Step 1: Get Metadata (HEAD)

Endpoint: HEAD /{repo_id}/resolve/{revision}/{filename}

Response Headers:

X-Repo-Commit: abc123def456
X-Linked-Etag: "sha256:abc123..."
X-Linked-Size: 52428800
ETag: "abc123..."
Content-Length: 52428800
Location: https://s3.../presigned_download_url

Purpose: Client checks if file needs re-download (by comparing ETag)

Step 2: Download (GET)

Endpoint: GET /{repo_id}/resolve/{revision}/{filename}

Response: HTTP 302 Redirect

HTTP/1.1 302 Found
Location: https://s3.example.com/presigned_url?expires=...
X-Repo-Commit: abc123def456
X-Linked-Etag: "sha256:abc123..."

Flow:

┌────────┐                ┌──────────┐
│ Client │───── GET ─────>│  Kohaku  │
└────────┘                │    Hub   │
     ▲                    └─────┬────┘
     │                          │
     │   302 Redirect           │ Generate
     │   (presigned URL)        │ presigned
     │<─────────────────────────┘ URL
     │
     │    ┌──────────┐
     └───>│    S3    │
          │  Direct  │
          │ Download │
          └──────────┘

Key Point: Client downloads directly from S3. Kohaku Hub only provides the redirect URL.

Repository Management

Create Repository

Endpoint: POST /api/repos/create

Request:

{
  "type": "model",
  "name": "my-model",
  "organization": "my-org",
  "private": false
}

What Happens:

1. Check if exists
   └─ Query DB for repo

2. Create LakeFS repo
   └─ Repository: hf-model-my-org-my-model
   └─ Storage: s3://bucket/hf-model-my-org-my-model
   └─ Default branch: main

3. Record in DB
   └─ INSERT INTO repository (...)

Response:

{
  "url": "https://hub.example.com/models/my-org/my-model",
  "repo_id": "my-org/my-model"

= = =

-- Set tasks --
**a.** Decide whether each statement agrees with the Kohaku Hub API excerpt. Answer yes or no for each, and quote the words of the excerpt that settle it.
(i) The client downloads the file directly from S3.
(ii) In the HEAD step, the client compares Content-Length to decide whether a file needs re-download.
(iii) A newly created LakeFS repository has main as its default branch.
**b.** Continue the Kohaku Hub API excerpt from the point where it stops.
The items after the Kohaku Hub API excerpt have no role in anything asked here.

= = =

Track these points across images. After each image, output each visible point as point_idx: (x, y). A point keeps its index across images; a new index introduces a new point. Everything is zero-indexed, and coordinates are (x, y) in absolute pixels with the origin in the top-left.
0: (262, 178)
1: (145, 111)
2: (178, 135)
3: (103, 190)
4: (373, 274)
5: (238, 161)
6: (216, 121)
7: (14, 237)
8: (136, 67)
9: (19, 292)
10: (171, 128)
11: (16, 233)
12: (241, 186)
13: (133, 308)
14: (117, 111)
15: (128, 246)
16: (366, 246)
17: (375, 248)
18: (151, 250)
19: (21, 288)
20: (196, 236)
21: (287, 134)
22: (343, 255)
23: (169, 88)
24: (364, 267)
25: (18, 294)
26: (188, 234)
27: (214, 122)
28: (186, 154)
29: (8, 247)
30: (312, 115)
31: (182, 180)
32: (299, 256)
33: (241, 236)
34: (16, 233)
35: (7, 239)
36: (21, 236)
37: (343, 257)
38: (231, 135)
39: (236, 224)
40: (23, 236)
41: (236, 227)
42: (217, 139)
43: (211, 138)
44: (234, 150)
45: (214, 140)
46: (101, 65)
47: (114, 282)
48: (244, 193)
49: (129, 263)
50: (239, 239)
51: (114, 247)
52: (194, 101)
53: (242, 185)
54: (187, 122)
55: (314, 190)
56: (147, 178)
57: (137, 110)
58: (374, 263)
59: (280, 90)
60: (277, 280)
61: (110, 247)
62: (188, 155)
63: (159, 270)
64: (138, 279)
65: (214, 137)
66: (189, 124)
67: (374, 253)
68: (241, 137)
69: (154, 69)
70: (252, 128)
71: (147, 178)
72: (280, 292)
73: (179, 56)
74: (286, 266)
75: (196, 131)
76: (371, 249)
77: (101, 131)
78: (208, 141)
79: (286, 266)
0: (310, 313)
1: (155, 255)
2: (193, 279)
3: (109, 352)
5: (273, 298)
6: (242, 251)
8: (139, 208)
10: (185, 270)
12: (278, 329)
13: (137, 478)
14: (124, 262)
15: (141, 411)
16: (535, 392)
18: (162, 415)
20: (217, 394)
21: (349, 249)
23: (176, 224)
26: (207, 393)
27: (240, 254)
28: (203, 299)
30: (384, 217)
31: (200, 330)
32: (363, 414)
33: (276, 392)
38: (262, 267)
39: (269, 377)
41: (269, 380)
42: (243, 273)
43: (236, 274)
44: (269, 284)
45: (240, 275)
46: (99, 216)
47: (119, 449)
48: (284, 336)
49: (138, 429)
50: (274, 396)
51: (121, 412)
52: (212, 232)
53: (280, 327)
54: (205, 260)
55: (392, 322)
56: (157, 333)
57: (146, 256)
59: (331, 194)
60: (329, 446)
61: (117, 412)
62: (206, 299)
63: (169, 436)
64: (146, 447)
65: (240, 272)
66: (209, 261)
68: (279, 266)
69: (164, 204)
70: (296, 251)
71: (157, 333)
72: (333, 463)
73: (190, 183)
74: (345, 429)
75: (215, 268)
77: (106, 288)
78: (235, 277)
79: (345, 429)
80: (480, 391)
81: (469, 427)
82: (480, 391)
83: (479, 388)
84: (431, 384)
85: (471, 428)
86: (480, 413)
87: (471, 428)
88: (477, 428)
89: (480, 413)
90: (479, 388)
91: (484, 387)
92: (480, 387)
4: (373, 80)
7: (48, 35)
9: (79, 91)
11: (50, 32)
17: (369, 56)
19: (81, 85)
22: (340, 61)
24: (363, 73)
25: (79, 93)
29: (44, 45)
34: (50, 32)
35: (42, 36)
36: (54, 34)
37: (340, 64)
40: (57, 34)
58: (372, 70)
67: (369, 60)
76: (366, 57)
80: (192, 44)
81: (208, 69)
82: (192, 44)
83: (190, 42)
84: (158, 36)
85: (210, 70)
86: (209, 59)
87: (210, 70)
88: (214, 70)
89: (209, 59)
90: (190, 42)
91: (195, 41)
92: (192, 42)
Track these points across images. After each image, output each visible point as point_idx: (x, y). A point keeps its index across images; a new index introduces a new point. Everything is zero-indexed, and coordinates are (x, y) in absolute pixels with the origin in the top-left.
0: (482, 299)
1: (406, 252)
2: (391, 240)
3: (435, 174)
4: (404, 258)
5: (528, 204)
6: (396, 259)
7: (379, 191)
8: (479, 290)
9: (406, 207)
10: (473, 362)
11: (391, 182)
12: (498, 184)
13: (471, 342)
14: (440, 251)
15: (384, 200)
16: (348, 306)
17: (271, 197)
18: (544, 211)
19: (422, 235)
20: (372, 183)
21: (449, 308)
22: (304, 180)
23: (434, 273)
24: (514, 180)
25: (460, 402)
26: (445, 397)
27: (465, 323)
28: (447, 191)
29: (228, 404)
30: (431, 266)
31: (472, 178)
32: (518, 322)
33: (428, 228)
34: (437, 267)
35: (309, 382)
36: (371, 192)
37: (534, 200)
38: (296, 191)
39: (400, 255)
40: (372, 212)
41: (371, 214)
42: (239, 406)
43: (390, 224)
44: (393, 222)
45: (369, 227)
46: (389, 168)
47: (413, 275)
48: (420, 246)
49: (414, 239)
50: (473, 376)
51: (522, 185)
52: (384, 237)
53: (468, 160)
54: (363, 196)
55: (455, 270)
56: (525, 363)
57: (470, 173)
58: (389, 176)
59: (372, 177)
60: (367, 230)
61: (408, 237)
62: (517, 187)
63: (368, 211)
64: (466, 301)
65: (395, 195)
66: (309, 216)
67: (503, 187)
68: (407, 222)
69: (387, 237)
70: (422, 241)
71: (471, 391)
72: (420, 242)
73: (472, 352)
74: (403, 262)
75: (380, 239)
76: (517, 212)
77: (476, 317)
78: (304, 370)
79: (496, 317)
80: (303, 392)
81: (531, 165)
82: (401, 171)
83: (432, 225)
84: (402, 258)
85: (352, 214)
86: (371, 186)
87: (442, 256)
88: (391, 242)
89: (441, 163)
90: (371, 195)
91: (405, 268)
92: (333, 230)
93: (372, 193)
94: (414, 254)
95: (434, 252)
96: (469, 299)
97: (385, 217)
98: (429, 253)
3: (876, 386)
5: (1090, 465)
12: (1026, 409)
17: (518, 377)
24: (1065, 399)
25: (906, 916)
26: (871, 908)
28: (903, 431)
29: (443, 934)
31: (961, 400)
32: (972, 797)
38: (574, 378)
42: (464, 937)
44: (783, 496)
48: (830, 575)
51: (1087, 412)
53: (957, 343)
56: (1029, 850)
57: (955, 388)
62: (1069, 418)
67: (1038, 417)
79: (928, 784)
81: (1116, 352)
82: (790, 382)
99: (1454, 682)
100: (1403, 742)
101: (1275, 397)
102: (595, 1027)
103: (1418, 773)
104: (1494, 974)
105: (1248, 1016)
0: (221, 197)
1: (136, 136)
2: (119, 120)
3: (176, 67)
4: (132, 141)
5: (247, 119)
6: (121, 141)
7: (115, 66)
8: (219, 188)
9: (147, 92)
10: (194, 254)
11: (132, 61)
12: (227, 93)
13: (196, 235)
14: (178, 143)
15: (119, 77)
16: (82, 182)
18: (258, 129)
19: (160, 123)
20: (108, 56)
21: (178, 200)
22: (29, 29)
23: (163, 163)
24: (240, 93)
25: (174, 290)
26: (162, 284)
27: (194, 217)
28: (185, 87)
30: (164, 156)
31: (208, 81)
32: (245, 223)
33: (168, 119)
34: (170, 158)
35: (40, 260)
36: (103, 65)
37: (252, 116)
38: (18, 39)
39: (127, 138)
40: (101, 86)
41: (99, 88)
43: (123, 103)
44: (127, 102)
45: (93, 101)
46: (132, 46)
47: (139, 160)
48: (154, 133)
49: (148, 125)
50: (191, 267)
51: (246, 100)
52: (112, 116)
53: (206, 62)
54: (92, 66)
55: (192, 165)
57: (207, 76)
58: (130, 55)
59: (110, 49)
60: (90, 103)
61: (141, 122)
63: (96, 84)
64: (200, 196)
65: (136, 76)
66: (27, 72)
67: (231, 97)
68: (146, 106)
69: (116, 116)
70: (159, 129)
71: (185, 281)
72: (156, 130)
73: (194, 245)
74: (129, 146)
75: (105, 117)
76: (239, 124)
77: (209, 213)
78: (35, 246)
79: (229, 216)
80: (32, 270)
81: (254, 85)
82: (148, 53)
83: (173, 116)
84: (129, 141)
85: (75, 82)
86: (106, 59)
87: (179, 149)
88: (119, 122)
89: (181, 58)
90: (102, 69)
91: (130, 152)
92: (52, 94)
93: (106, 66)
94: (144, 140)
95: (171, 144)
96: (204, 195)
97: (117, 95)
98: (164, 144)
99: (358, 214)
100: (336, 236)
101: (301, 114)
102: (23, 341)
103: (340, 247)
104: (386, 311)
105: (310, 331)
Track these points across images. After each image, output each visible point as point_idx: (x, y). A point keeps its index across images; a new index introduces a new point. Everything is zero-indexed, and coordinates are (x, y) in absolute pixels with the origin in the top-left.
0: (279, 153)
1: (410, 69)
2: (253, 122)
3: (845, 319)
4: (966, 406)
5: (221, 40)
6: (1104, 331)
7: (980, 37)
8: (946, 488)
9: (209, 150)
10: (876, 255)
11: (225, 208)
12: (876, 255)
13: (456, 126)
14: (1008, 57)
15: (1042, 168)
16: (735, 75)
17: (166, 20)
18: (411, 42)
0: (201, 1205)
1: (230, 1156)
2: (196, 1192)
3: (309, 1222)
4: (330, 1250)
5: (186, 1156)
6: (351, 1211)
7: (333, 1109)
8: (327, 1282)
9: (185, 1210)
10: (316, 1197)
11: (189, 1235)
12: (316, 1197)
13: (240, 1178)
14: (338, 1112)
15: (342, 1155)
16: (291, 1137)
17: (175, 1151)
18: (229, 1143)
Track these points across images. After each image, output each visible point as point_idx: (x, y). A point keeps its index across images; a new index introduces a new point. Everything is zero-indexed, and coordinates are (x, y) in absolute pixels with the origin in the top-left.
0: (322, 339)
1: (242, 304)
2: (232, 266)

= = =

-- Solved tasks --
**a.**
(i) Yes: "Client downloads directly from S3."
(ii) No: "Client checks if file needs re-download (by comparing ETag)"
(iii) Yes: "Default branch: main"

**b.**
}

List Repository Files

Endpoint: GET /api/{repo_type}s/{repo_id}/tree/{revision}/{path}

Query Parameters:

  • recursive: List all files recursively (default: false)
  • expand: Include LFS metadata (default: false)

Response:

[
  {
    "type": "file",
    "oid": "abc123",
    "size": 1024,
    "path": "config.json"
  },
  {
    "type": "file",
    "oid": "def456",
    "size": 52428800,
    "path": "model.bin",
    "lfs": {
      "oid": "def456",
      "size": 52428800,
      "pointerSize": 134
    }
  },
  {
    "type": "directory",
    "oid": "",
    "size": 0,
    "path": "configs"
  }
]

Delete Repository

Endpoint: DELETE /api/repos/delete

Request:

{
  "type": "model",
  "name": "my-model",
  "organization": "my-org"
}

What Happens:

1. Delete from LakeFS
   └─ Remove repository metadata
   └─ (Objects remain in S3 for safety)

2. Delete from DB
   ├─ DELETE FROM file WHERE repo_full_id = ...
   ├─ DELETE FROM staging_upload WHERE repo_full_id = ...
   └─ DELETE FROM repository WHERE full_id = ...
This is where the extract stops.